Prospektüsü hazırlayan ilaç firması bu kadar yan etkiyi üşenmeyip yazdıktan sonra bir iyilik daha yapıyor. Kullanma talimatında yer alan veya almayan herhangi bir yan etki meydana gelmesi durumunda hekim, eczacı veya hemşiremiz ile konuşmamızı, ayrıca karşılaştığınız yan etkileri www.titck.gov.tr sitesinde yer alan “İlaç yan etki bildirimi” ikonuna tıklayarak ya da 08003140008 numaralı telefona bildirmemizi yazıyor. Tabi bu ilacı kullanan sağlam kalır da arama imkanı olursa niye aramasın. Çünkü verilmiş sadakam varmış der en azından.

Yazım uzadı biliyorum ama kısa bir değerlendirmede bulunmak istiyorum. Gerçi bu kadar yan etkisi olan bir ilaç üzerine söylenecek bir şey yok. Çünkü prospektüs “cıs!” diyor. Ama biz kullanmaya devam ediyoruz. Çünkü çoğumuz prospektüsü okumuyoruz. Gerçi okusak ne olacak. Hastalık çatıp acı çekmeye başlamışsak elimiz mahkum. Sadece bu yazdığım ilaç değil, tedavülde olan ilaçların yan etkilerini okumaya kalksak “Hastalığımı bu haliyle çekerim daha iyi” dedirtir. Adamlar sürdükleri ilaçlarla ölümü gösterip bizi sıtmaya razı ediyorlar.

Yan etkilerini yazdığım ilacın adını sormayın. Verilmiş sadakam varmış deyip halime şükrediyorum. İlacın ismini verirsem ilaç firmasıyla başım derde girer. Ne olur ne olmaz. Adını sorup da başımı belaya sokmayın. Çünkü bende laf durmaz. İlaç firması hiçbir şey yapmasa bile ilacımızı kötüledi diye mahkemeye verse, mahkeme hiçbir şey yapmasa bile sadece “Bu ilaçtan günde iki doz alacaksın ve bu prospektüsü arkalı önlü günde iki defa okuyacaksın” dese işim kül. gerisini siz değil, ben düşüneyim, hem de kara kara… Sağ kalırsam kendim ettim, kendim buldum der, ağlar dururum artık.
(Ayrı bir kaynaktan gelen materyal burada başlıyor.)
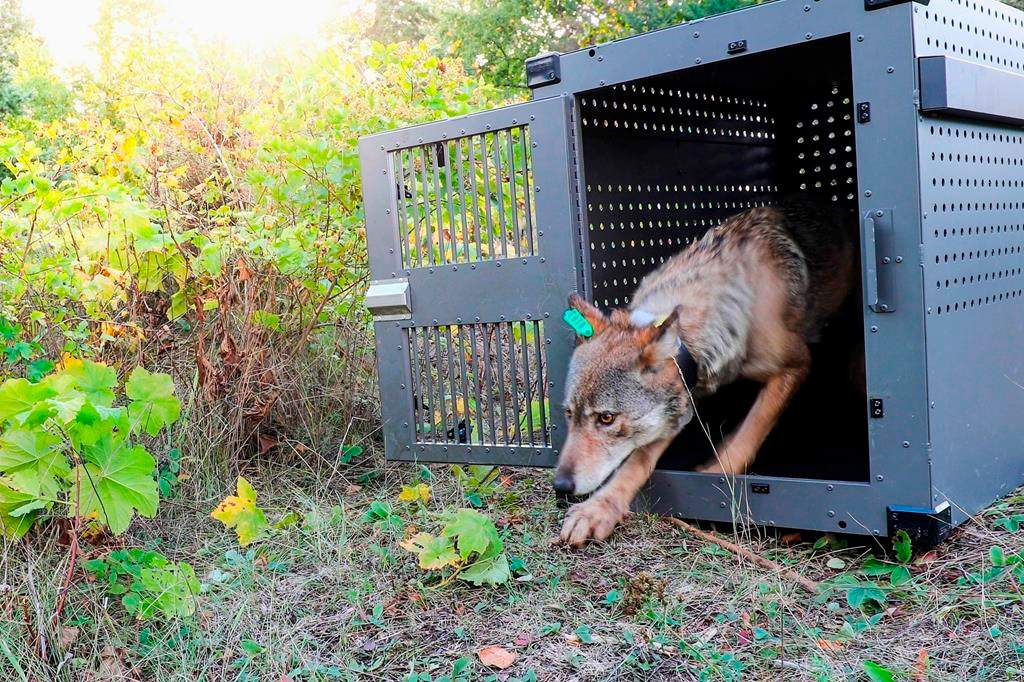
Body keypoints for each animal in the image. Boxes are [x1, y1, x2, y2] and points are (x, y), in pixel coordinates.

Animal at [555, 197, 855, 546]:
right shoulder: (681, 400)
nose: (560, 486)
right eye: (569, 414)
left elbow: (751, 431)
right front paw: (598, 509)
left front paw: (715, 475)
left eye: (606, 418)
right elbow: (637, 461)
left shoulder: (796, 364)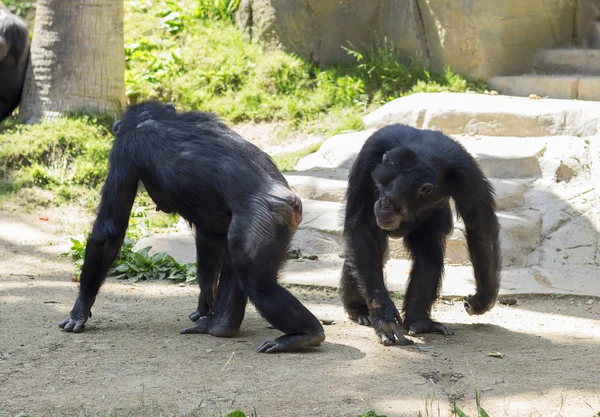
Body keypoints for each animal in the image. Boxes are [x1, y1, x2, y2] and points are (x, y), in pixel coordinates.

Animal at [340, 123, 500, 344]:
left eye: (391, 197)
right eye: (379, 186)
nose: (382, 203)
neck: (425, 155)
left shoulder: (468, 174)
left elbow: (480, 226)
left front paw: (482, 299)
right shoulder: (368, 158)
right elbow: (361, 227)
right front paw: (384, 316)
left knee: (429, 255)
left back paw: (419, 321)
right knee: (364, 254)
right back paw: (359, 310)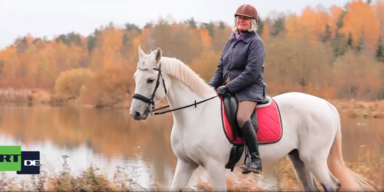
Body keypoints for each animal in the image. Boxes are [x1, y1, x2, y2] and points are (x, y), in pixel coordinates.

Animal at [129, 47, 376, 192]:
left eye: (150, 80)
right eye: (135, 77)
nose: (135, 114)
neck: (195, 115)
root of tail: (325, 105)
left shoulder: (214, 166)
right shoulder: (185, 163)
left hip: (314, 159)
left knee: (332, 185)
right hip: (299, 159)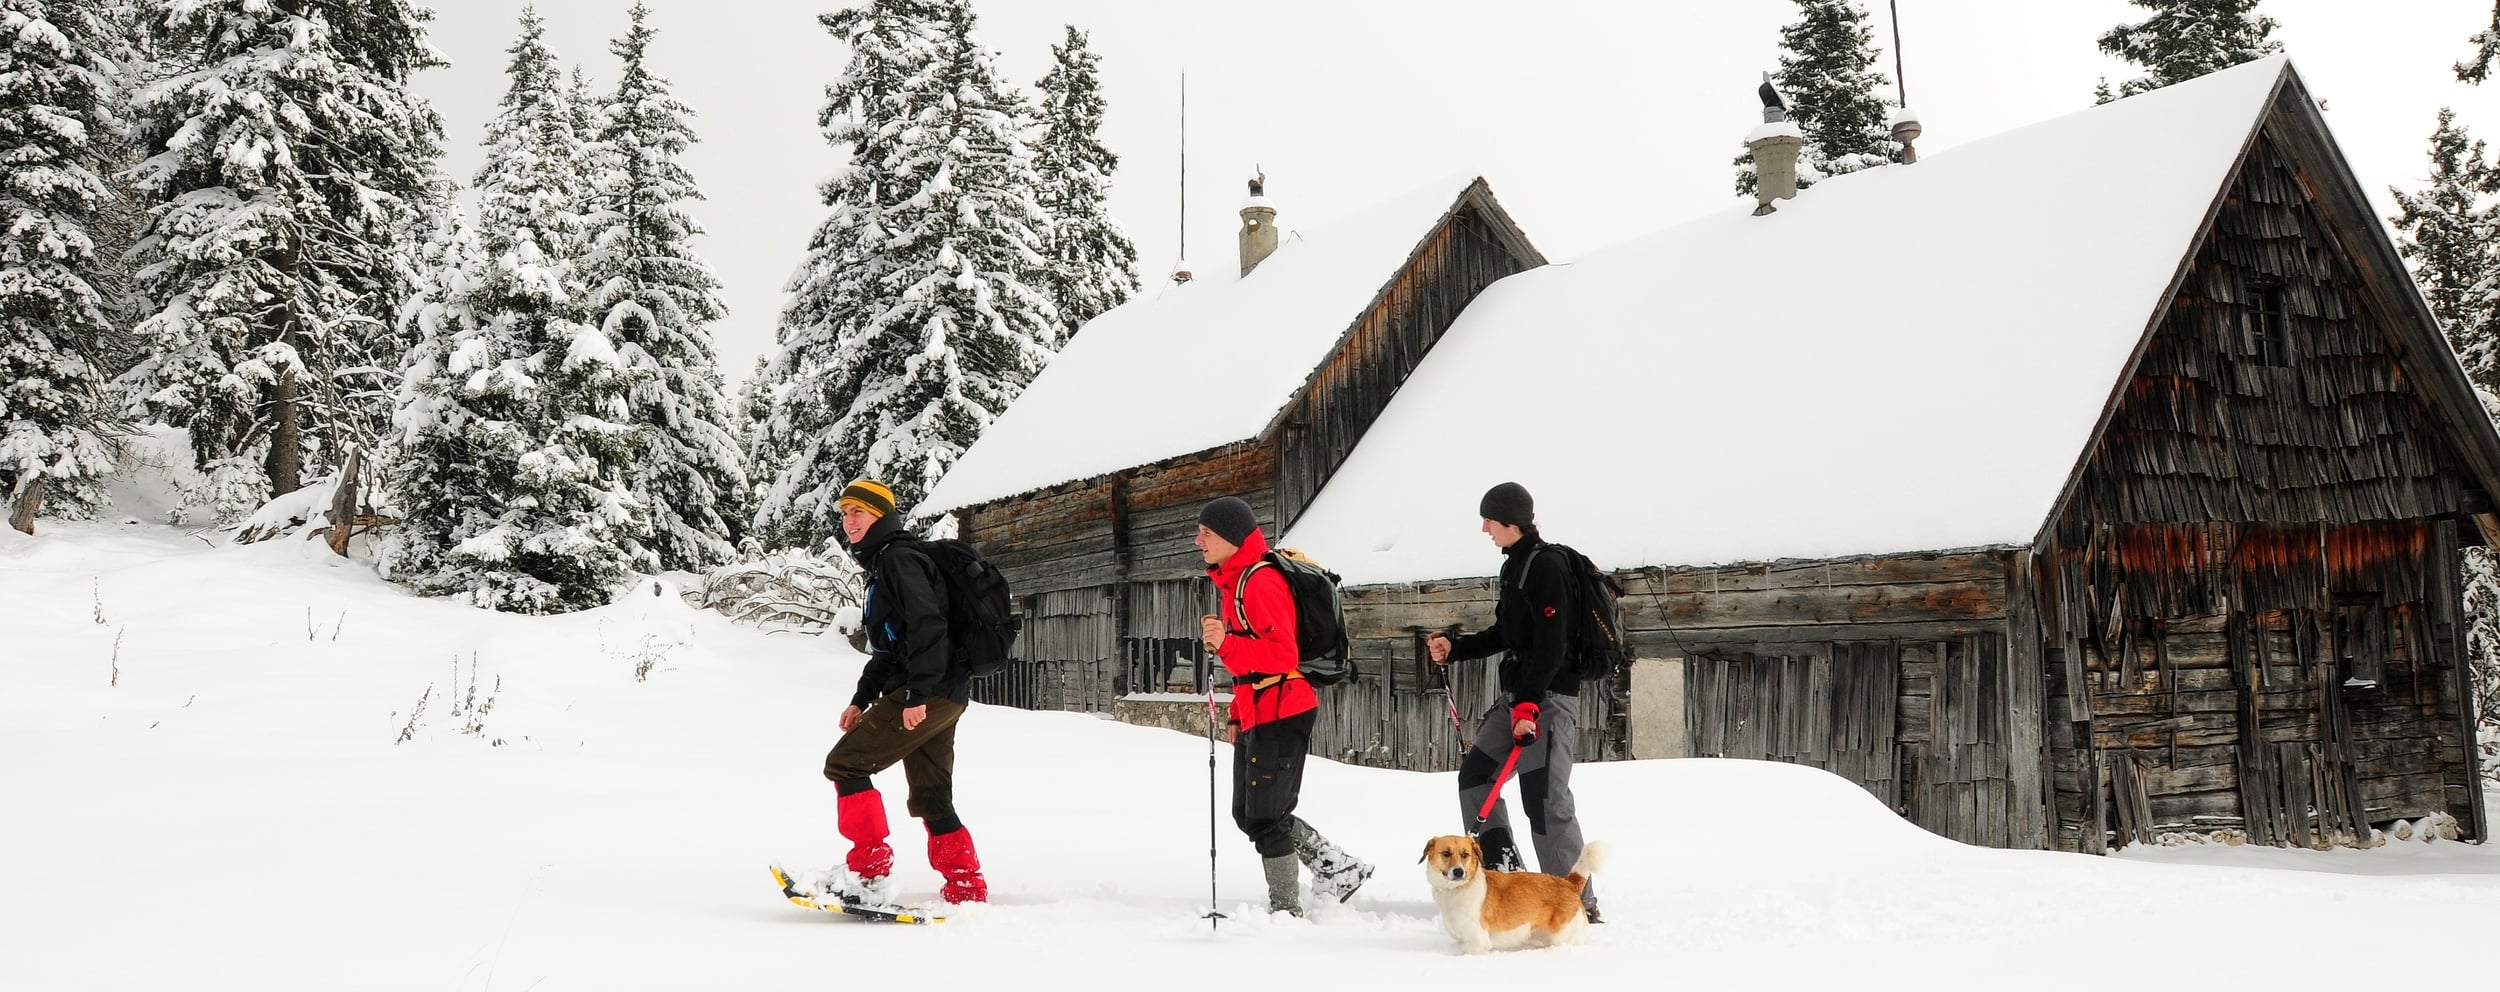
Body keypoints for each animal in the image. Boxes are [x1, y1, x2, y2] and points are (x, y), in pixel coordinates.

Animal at [1420, 834, 1610, 949]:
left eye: (1465, 854)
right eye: (1446, 853)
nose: (1459, 872)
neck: (1458, 889)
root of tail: (1568, 883)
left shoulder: (1478, 942)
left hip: (1562, 938)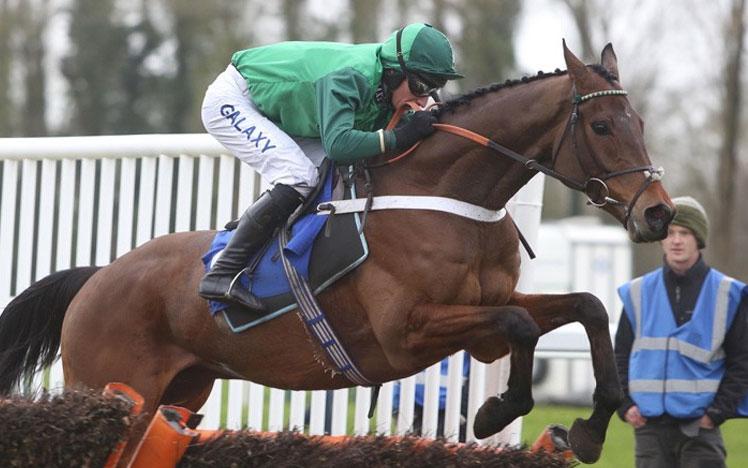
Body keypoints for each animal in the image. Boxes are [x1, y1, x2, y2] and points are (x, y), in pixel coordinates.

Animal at [0, 44, 672, 464]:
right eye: (603, 126)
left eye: (639, 121)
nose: (658, 213)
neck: (446, 196)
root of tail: (97, 278)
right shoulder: (406, 332)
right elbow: (518, 325)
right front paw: (494, 412)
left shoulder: (489, 311)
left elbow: (585, 308)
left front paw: (589, 429)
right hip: (111, 391)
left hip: (181, 393)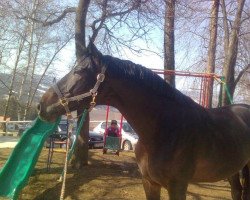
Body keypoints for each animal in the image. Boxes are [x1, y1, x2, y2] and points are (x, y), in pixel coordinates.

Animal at [37, 41, 250, 198]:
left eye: (79, 71)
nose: (42, 106)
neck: (165, 130)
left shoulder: (178, 186)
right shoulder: (149, 183)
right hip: (232, 170)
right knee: (236, 191)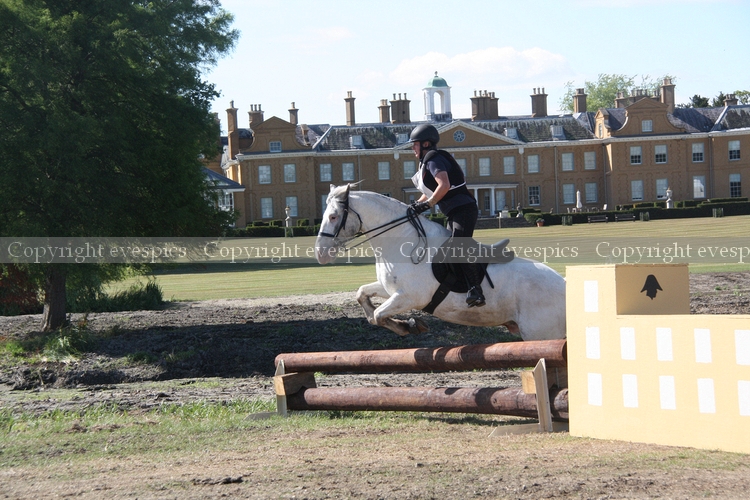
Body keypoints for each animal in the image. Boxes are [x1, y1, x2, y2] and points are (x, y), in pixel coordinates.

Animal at [315, 184, 566, 341]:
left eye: (333, 217)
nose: (320, 254)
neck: (402, 239)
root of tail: (563, 283)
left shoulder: (410, 297)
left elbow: (378, 315)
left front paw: (408, 326)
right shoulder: (392, 290)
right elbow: (364, 298)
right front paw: (407, 325)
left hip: (541, 334)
Çünkü bu yan etkileriyle bu ilacı içmek intihardan başka bir şey değildir.

Adını yazmadan yan etkilerini yazdığım, geçmişte toplatılıp sonra tekrar piyasaya sürülen bu ilaç, dünya devi bir ilaç firmasına ait. Gerçi hangi ilaç firması dünya devi değil ki… Sattıkları ilaçlarla çok para kazanmalarından geçtim. İnsan sağlığının onların gözünde hiçbir değeri yok. varsa yoksa para onlar için. Anladığım kadarıyla ilaç piyasadan toplatılıp tekrar sürüldüğüne göre firma devletler nezdinde etkili. Birkaç Mehmet ya da binlercesi ölmüş, vız gelir onlar için.

Ne diyelim, Allah kimseyi bu tür ilaçlar kullanmaya mecbur etmesin.